TASK OBJECTIVE:
Format every line of the listing below as a JSON array of strings, one string per line, skipping blank lines and leaving out the pictures.
#####
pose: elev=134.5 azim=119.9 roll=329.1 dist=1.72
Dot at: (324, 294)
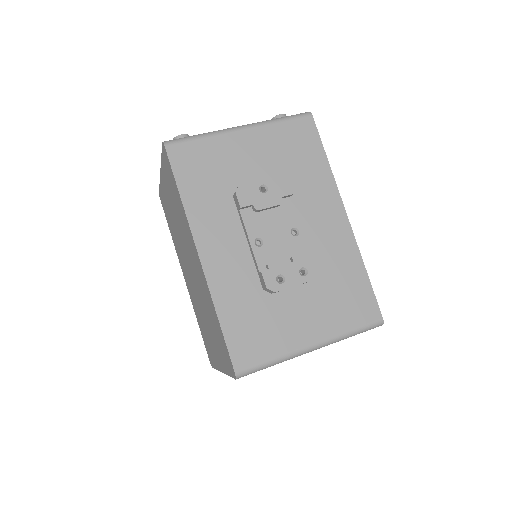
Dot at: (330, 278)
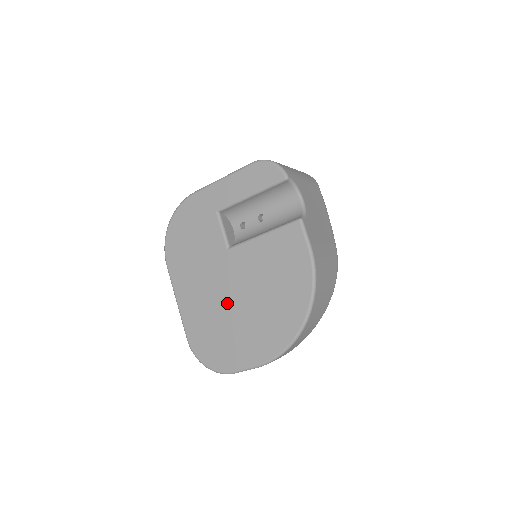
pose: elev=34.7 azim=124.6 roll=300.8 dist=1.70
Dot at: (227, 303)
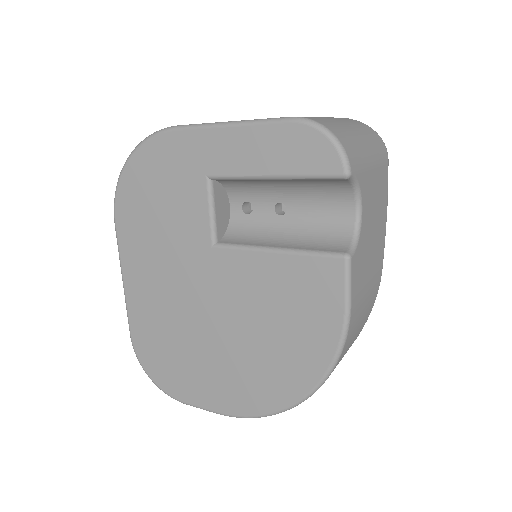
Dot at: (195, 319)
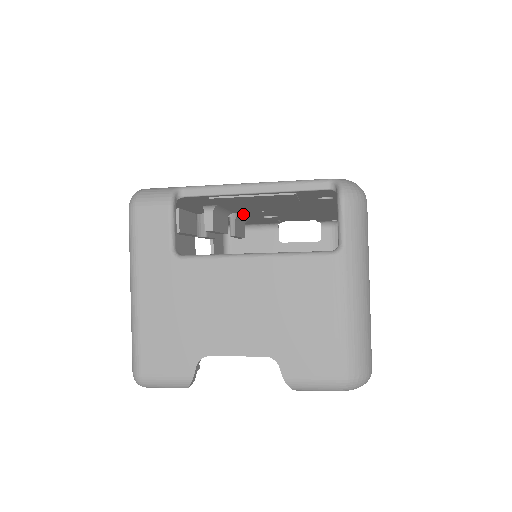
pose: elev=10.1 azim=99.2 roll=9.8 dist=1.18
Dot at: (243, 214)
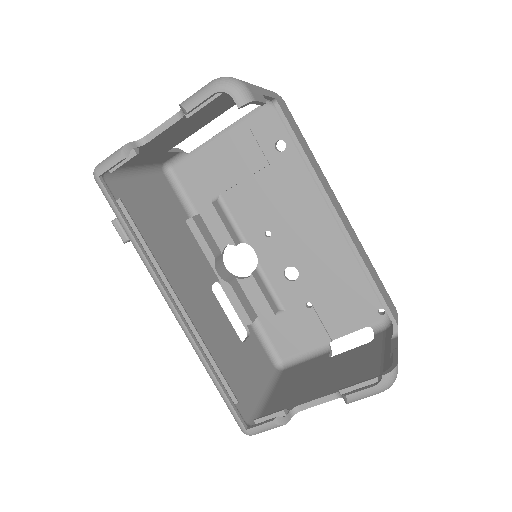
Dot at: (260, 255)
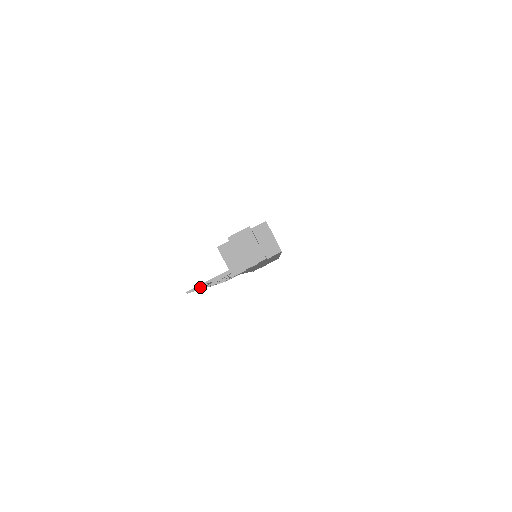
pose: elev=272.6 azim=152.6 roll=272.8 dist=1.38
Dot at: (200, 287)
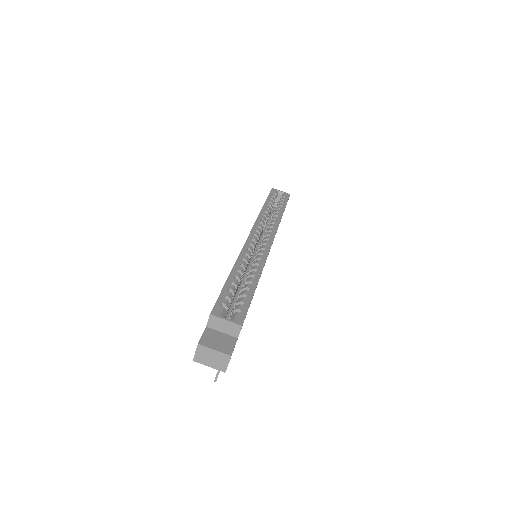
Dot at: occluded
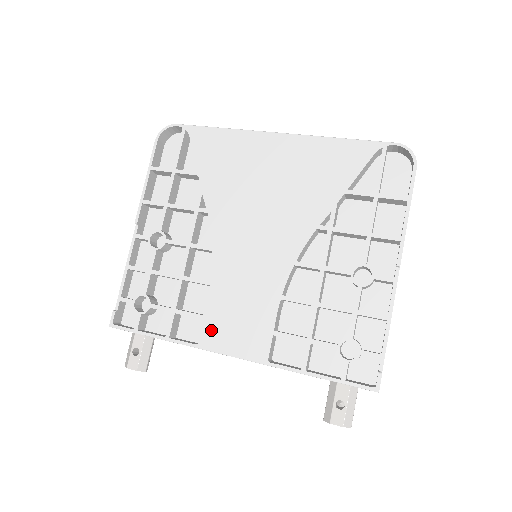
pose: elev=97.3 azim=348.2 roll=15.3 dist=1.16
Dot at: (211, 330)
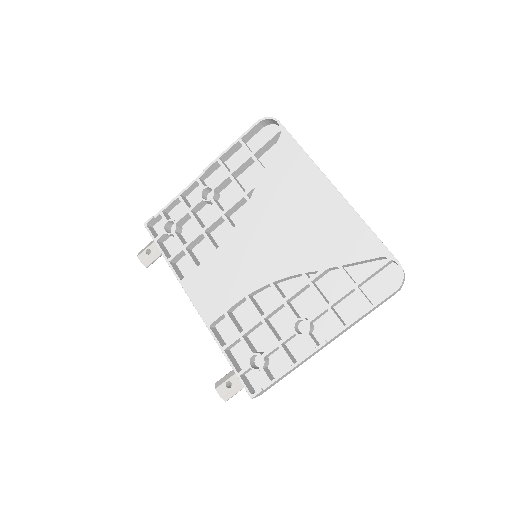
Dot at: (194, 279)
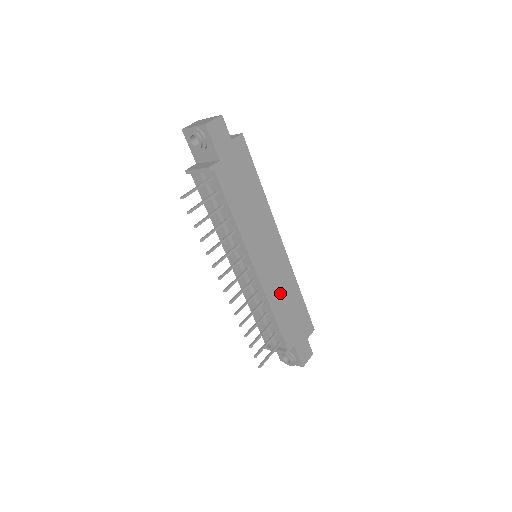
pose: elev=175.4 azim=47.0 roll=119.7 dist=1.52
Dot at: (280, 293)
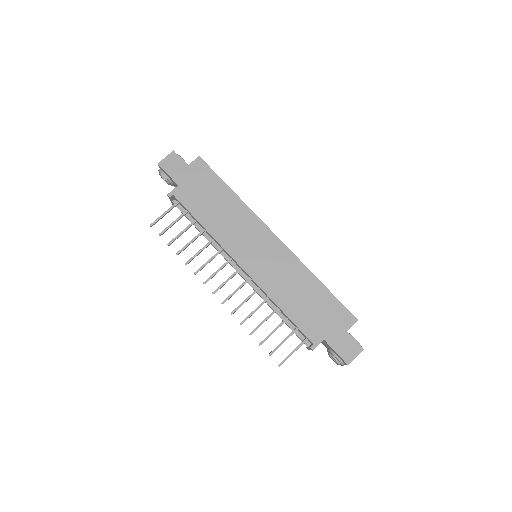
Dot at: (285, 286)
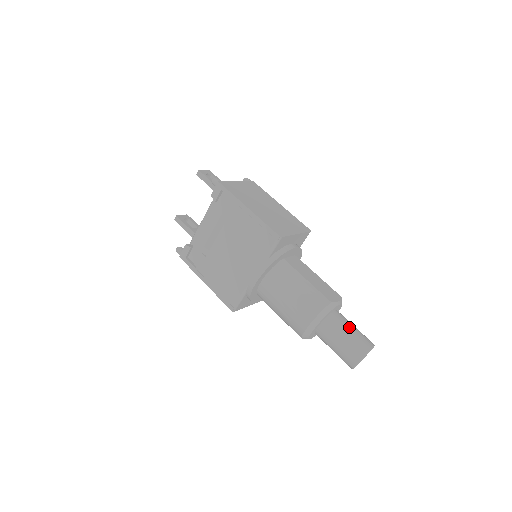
#####
FINISHED TASK:
[
  "pose: elev=134.5 azim=119.9 roll=329.1 dist=1.72",
  "Dot at: (324, 294)",
  "Dot at: (330, 278)",
  "pose: elev=34.7 azim=124.6 roll=300.8 dist=1.70",
  "Dot at: (227, 303)",
  "Dot at: (195, 319)",
  "pose: elev=10.1 azim=99.2 roll=9.8 dist=1.18",
  "Dot at: (243, 214)",
  "Dot at: (260, 255)",
  "pose: elev=272.6 azim=152.6 roll=272.8 dist=1.38",
  "Dot at: (200, 287)",
  "Dot at: occluded",
  "pose: elev=97.3 azim=348.2 roll=15.3 dist=1.16",
  "Dot at: (211, 330)",
  "Dot at: (194, 279)",
  "pose: elev=175.4 azim=47.0 roll=119.7 dist=1.52",
  "Dot at: (280, 293)",
  "Dot at: (285, 286)"
]